Puan melanjutkan dengan menyitir suatu prinsip yang dikatakan Presiden Soekarno dalam pidato 1 Juni 1945.


“Demokrasi kita adalah permusyawaratan yang mampu mendatangkan kesejahteraan sosial bagi seluruh rakyat negara Indonesia. Negara Indonesia bukan satu negara untuk satu orang, bukan satu negara untuk satu golongan. Akan tetapi, kita mendirikan negara semua buat semua, satu buat semua, semua buat satu, all for one, one for all,” urainya.


Dalam kesempatan ini, perempuan kelahiran Jakarta, 6 September 1973 itu juga mengungkapkan salah satu perbedaan antara negarawan dengan politisi.


“Seorang negarawan akan memikirkan masa depan negara yang harus lebih baik, sedangkan politisi akan memikirkan masa depan hasil pemilu yang harus lebih baik,” ucapnya.


Puan menyebut, Indonesia membutuhkan negarawan yang politisi dan politisi yang negarawan, sehingga kekuasaan negara dijalankan untuk kebaikan yang lebih besar.


“Bukannya untuk membesarkan diri sendiri, kelompok, maupun kepentingan tertentu,” tegasnya.


Cucu Presiden Soekarno ini menambahkan, demokrasi memberikan ruang kepada rakyat melakukan kontrol sosial, baik melalui media massa, media elektronik, media sosial, kerja-kerja pemikiran-pemikiran akademisi, kerja-kerja ormas dan lain sebagainya, yang bertujuan agar kekuasaan yang berasal dari rakyat tidak disalahgunakan.


Puan menambahkan, berbagai permasalahan yang dihadapi rakyat saat ini semakin membutuhkan kehadiran negara, khususnya persoalan hukum.


"Jika negara terlambat atau tidak responsif, rakyat mengambil jalan sendiri dengan memviralkan di media sosial: no viral no justice (jika tidak viral maka tidak ada keadilan)," tegas Puan.


Ia juga mengingatkan bahwa sudah menjadi tanggung jawab lembaga kekuasaan negara, DPR-RI, DPD-RI, pemerintah pusat dan pemerintah daerah, MA, MK, TNI, dan Polri, untuk menjalankan kekuasaan negara secara efektif, responsif, cepat, memperhatikan rasa keadilan, rasa kepatutan dalam menangani setiap urusan rakyat, sehingga rakyat merasakan kehadiran negara.


“Kehadiran negara jangan menunggu no viral no justice. Kehadiran negara adalah hadirnya keadilan dan kesejahteraan bagi rakyat,” ucap Puan.


Sementara itu, Presiden Jokowi yang kemudian menyampaikan pidato kenegaraan terakhirnya mengungkapkan capaian-capaiannya selama menjadi presiden. Selain itu, ia meminta maaf atas segala kekurangannya dalam menjalankan roda pemerintahan.

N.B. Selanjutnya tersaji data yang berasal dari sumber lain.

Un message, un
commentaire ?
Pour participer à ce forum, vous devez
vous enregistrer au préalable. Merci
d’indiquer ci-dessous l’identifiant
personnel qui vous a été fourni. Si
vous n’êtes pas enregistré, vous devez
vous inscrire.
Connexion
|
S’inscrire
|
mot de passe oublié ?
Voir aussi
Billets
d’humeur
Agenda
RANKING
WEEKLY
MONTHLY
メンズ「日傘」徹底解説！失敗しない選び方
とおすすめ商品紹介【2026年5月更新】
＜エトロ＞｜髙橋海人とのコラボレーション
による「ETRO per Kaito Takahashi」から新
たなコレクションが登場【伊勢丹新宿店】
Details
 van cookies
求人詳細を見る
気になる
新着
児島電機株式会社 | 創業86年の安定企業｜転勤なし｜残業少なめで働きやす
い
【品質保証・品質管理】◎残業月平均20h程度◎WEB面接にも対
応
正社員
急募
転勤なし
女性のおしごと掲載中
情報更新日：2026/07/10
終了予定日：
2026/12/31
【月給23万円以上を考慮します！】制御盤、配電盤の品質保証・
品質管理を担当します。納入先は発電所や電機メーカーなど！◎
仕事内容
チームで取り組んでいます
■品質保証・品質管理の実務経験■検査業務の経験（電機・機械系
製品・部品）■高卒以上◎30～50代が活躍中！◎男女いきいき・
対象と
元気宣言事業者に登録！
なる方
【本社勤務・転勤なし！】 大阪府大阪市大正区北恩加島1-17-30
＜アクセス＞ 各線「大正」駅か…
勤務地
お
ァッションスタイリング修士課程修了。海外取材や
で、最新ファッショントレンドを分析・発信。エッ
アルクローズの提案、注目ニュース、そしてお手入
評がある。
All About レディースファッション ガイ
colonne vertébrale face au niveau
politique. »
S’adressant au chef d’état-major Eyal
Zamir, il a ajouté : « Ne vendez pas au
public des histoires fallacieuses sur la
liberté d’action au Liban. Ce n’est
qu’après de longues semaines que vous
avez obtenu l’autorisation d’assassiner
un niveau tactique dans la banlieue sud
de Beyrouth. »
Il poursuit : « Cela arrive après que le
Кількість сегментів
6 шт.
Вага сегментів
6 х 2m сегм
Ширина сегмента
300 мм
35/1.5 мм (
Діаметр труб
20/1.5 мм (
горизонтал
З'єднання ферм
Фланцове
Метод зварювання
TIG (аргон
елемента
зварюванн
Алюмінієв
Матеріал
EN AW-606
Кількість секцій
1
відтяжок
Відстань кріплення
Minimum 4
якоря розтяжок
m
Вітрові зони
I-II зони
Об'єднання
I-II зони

"Mohon maaf untuk setiap hati yang mungkin kecewa, untuk setiap harapan yang mungkin belum bisa terwujud, untuk setiap cita-cita yang mungkin belum bisa tergapai," ucap Jokowi.


"Ini adalah yang terbaik, yang bisa kami upayakan bagi rakyat Indonesia, bagi bangsa dan negara Indonesia,” imbuhnya.